Due volte capocannoniere, nei campionati 1936-37 e 1942-43, entrambe le volte con ventuno reti. Con un rimpianto grande così: mai festeggiò il trionfo di uno scudetto. Nella Pro Vercelli, nella Lazio, nel Torino, nella Juve, nel Novara, le squadre in cui militò: una sorta di anatema, bizzarro e misterioso. Bastava vederlo in campo, Piola, per incutere terrore negli avversari. Gennaio del ’39, si attraversa mezza città per andare a giocare a Testaccio. È uno di quei derby che sembrano segnati in partenza, la vigilia della Lazio è squassata da una forma di influenza che mette ko mezza squadra. Doveva essere un supplizio, finisce, invece, in un trionfo, come spesso è accaduto nelle vicende ultracentenarie del club. La Lazio passa a Testaccio con reti di Zaccone e Busani e Piola è il formidabile artefice del pomeriggio. Gioca a tutto campo, rincuora i compagni: è un esempio. Grazie a lui, soprattutto, Testaccio è espugnato.

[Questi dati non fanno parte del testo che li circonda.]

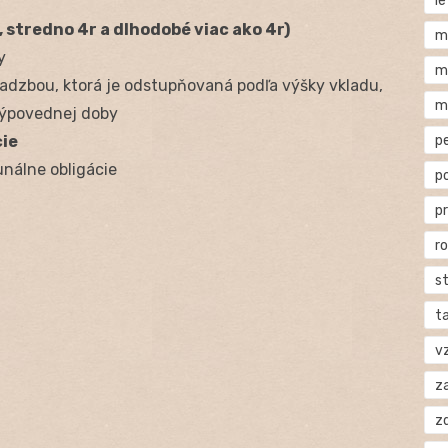
l
 stredno 4r a dlhodobé viac ako 4r)
m
y
m
adzbou, ktorá je odstupňovaná podľa výšky vkladu,
m
 výpovednej doby
cie
p
nálne obligácie
p
p
r
s
t
v
za
z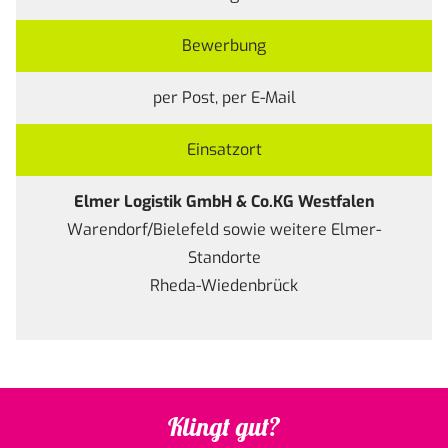
Bewerbung
per Post, per E-Mail
Einsatzort
Elmer Logistik GmbH & Co.KG Westfalen
Warendorf/Bielefeld sowie weitere Elmer-
Standorte
Rheda-Wiedenbrück
Klingt gut?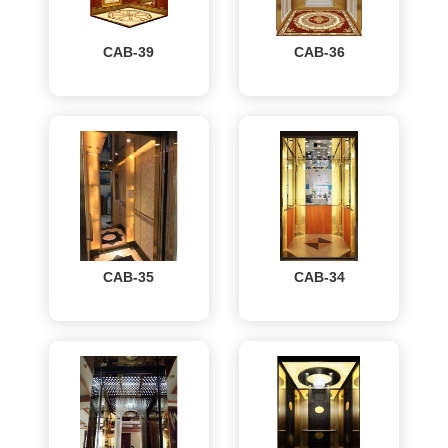
CAB-39
CAB-36
CAB-35
CAB-34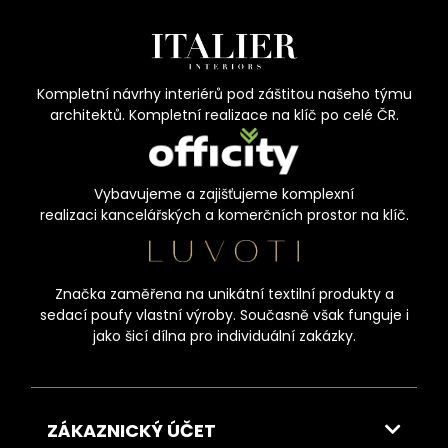
Kompletní návrhy interiérů pod záštitou našeho týmu
architektů. Kompletní realizace na klíč po celé ČR.
Vybavujeme a zajišťujeme komplexní
realizaci kancelářských a komerčních prostor na klíč.
Značka zaměřena na unikátní textilní produkty a
sedací poufy vlastní výroby. Současně však funguje i
jako šicí dílna pro individuální zakázky.
ZÁKAZNICKÝ ÚČET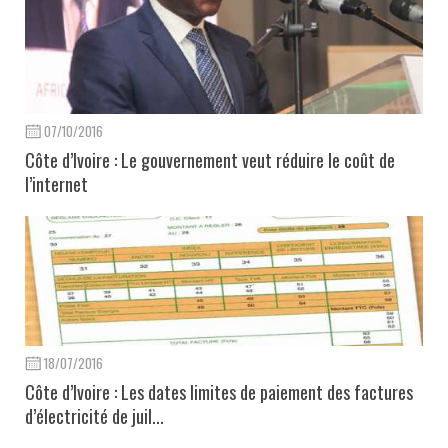
07/10/2016
Côte d’Ivoire : Le gouvernement veut réduire le coût de
l’internet
18/07/2016
Côte d’Ivoire : Les dates limites de paiement des factures
d’électricité de juil...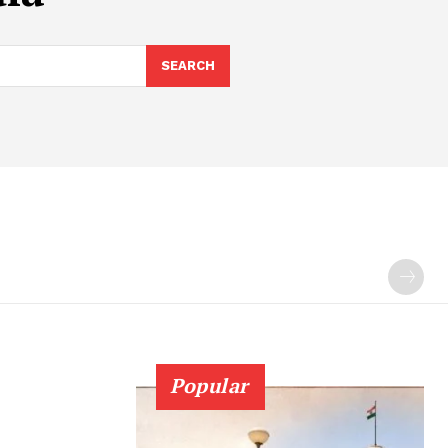
SEARCH
Popular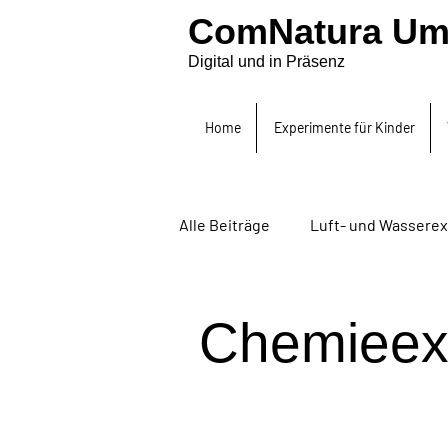
ComNatura Um
Digital und in Präsenz
Home
Experimente für Kinder
Alle Beiträge
Luft- und Wassere
Akustikexperiment
Selberm
Chemieex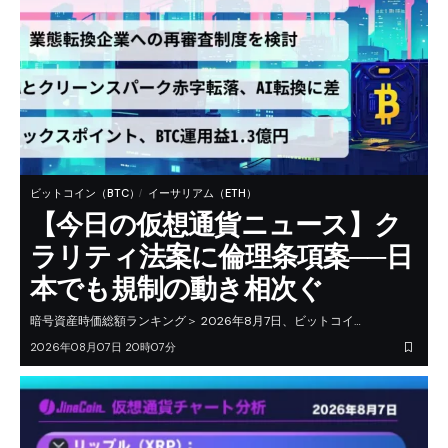
ビットコイン（BTC）
イーサリアム（ETH）
【今日の仮想通貨ニュース】ク
ラリティ法案に倫理条項案──日
本でも規制の動き相次ぐ
暗号資産時価総額ランキング＞ 2026年8月7日、ビットコイ…
2026年08月07日 20時07分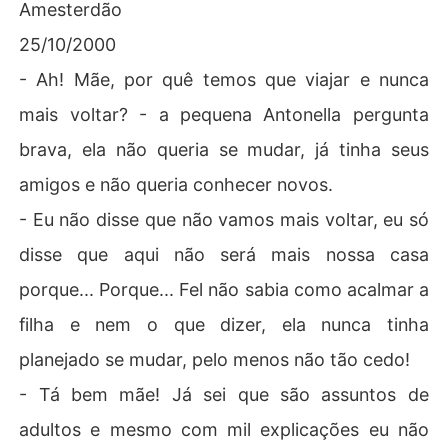
Amesterdão
25/10/2000
- Ah! Mãe, por quê temos que viajar e nunca
mais voltar? - a pequena Antonella pergunta
brava, ela não queria se mudar, já tinha seus
amigos e não queria conhecer novos.
- Eu não disse que não vamos mais voltar, eu só
disse que aqui não será mais nossa casa
porque... Porque... Fel não sabia como acalmar a
filha e nem o que dizer, ela nunca tinha
planejado se mudar, pelo menos não tão cedo!
- Tá bem mãe! Já sei que são assuntos de
adultos e mesmo com mil explicações eu não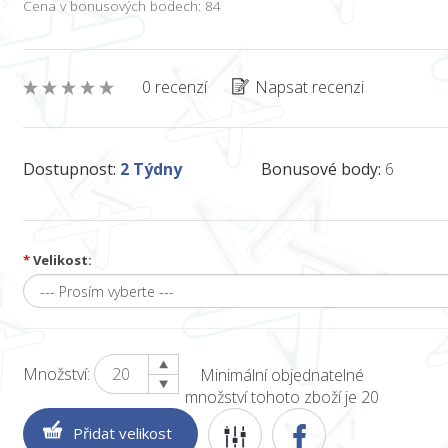
Cena v bonusových bodech: 84
0 recenzí
Napsat recenzi
Dostupnost:
2 Týdny
Bonusové body:
6
*
Velikost:
Množství:
Minimální objednatelné
množství tohoto zboží je 20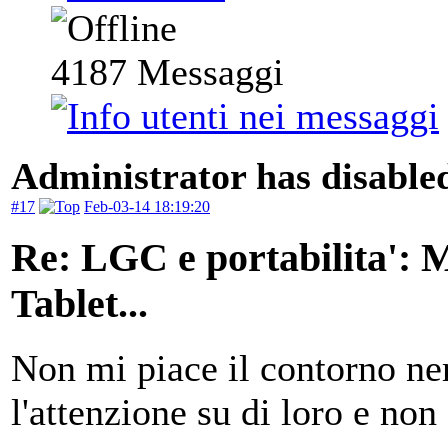
4187
Messaggi
Administrator has disabled
#17
Feb-03-14 18:19:20
Re: LGC e portabilita':
Tablet...
Non mi piace il contorno ner
l'attenzione su di loro e non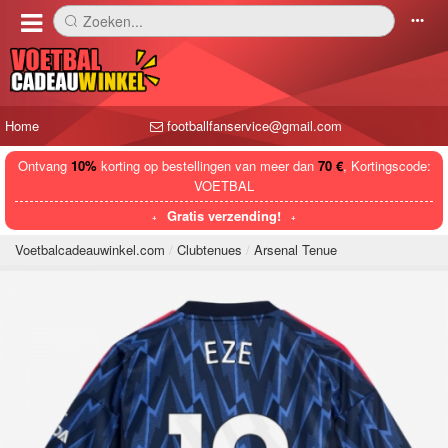
Zoeken...
󰅼
󰄒
Home
footballfanservice@gmail.com
Ontvang
10%
korting op bestellingen van meer dan
70 €
, Kortingscode:
VOETBAL
Gratis verzending!
Voetbalcadeauwinkel.com
Clubtenues
Arsenal Tenue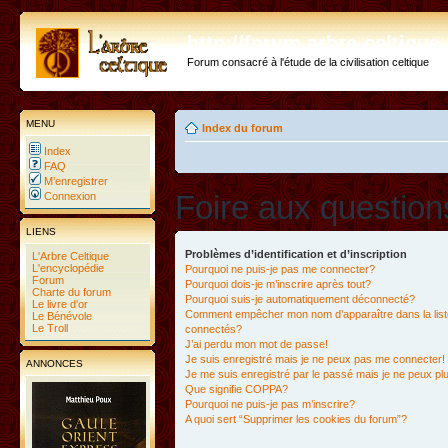
http://forum.arbre-celtiqu
Forum consacré à l'étude de la civilisation celtique
MENU
Index du forum
Index
FAQ
M’enregistrer
Foire aux questio
Connexion
LIENS
Problèmes d’identification et d’inscription
L'Arbre Celtique
L'encyclopédie
Pourquoi ne puis-je pas me connecter?
Forum
Pourquoi dois-je m’inscrire après tout?
Charte du forum
Pourquoi suis-je automatiquement déconnecté?
Le livre d'or
Comment empêcher mon nom d’apparaître dans la liste
Le Bénévole
Le Troll
connectés?
J’ai perdu mon mot de passe!
Je suis enregistré mais je ne peux pas me connecter!
ANNONCES
Je me suis enregistré par le passé mais je ne peux p
Que signifie COPPA?
Pourquoi ne puis-je pas m’inscrire?
A quoi sert “Supprimer les cookies du forum”?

Silvio diventa lo spauracchio dei dirimpettai: è schivo, riservato ma il derby lo accende, lo carica. Ormai, in patria, con le prodezze confezionate per il bis mondiale del ’38, è un mito. Indossa le scarpe da gioco, si aggiusta la maglia, guarda negli occhi gli avversari ed è come se Lazio fosse già in vantaggio. Il 16 marzo del ’41 Piola entra nella leggenda e nell’immaginario dei tifosi. Si disputa il derby e dopo pochi minuti di gioco – al termine di uno scontro con Acerbi – Silvio crolla a terra col viso insanguinato. Ha una ferita di quattro centimetri sulla fronte. Gli applicano i punti di sutura, lo bendano mentre Piola intima ai medici di fare presto, tanto è grande la voglia di tornare in campo. Dopo dieci minuti il portiere Masetti sbaglia l’uscita e Piola, incurante della ferita, incorna di testa, siglando il vantaggio. L’urlo di gioia è soffocato da un calore improvviso: la ferita si è riaperta e la benda è intrisa di sangue. Negli spogliatoi, alla fine del primo tempo, il medico sociale Bani sconsiglia Piola dal ripresentarsi in campo. Macchè, replica Silvio, pronto ad autografare la stracittadina alla sua maniera. Cos’era, un impeto di follia? Semplicemente coraggio. Piola torna in campo menomato ed è come se i compagni ricevessero una ondata supplementare di energie.
Eccolo, l’epilogo di quel derby leggendario: Vettraino è un furetto lungo la fascia, confezionando lo spiovente che Piola addomestica e scaglia alle spalle di Masetti. È il trionfo, la Lazio vince due a zero, consegnando il proprio centravanti all’abbraccio di mezza città e all’ammirazione di un intero Paese.
Quando la guerra colpisce al cuore, Piola, al pari di tanti compagni, risale l’Italia insanguinata per tornare a Vercelli, decidendo poi di giocare per il Torino. Ancora di proprietà della Lazio, Piola verrà ceduto nel 1945 alla Juventus, per un milione e seicentomila lire. Silvio passò, infine, al Novara, che, grazie ai suoi gol, tornò in serie A. Silvio continuerà a giocare (e a stupire) fino a quaranta anni. Il legame con la Lazio resterà fortissimo: nell’ottobre del ’72 sarà all’Olimpico per premiare Giorgio Chinaglia prima di Lazio-Juventus. Nel maggio di due anni dopo festeggerà – invitato a Roma – il primo scudetto del club, quel titolo che gli sfuggì per un soffio nel ’37.
“Peccato che non hai visto giocare Piola…” dicevano i nonni, fortunati ad aver assistito dal vivo alle sue prodezze e alla sua ruggente lazialità, ai nipoti nati negli Anni Sessanta. Già, caro Silvio, per quanto eri forte e per i valori morali che trasmettevi, sarebbe stato un onore essere un tuo tifoso.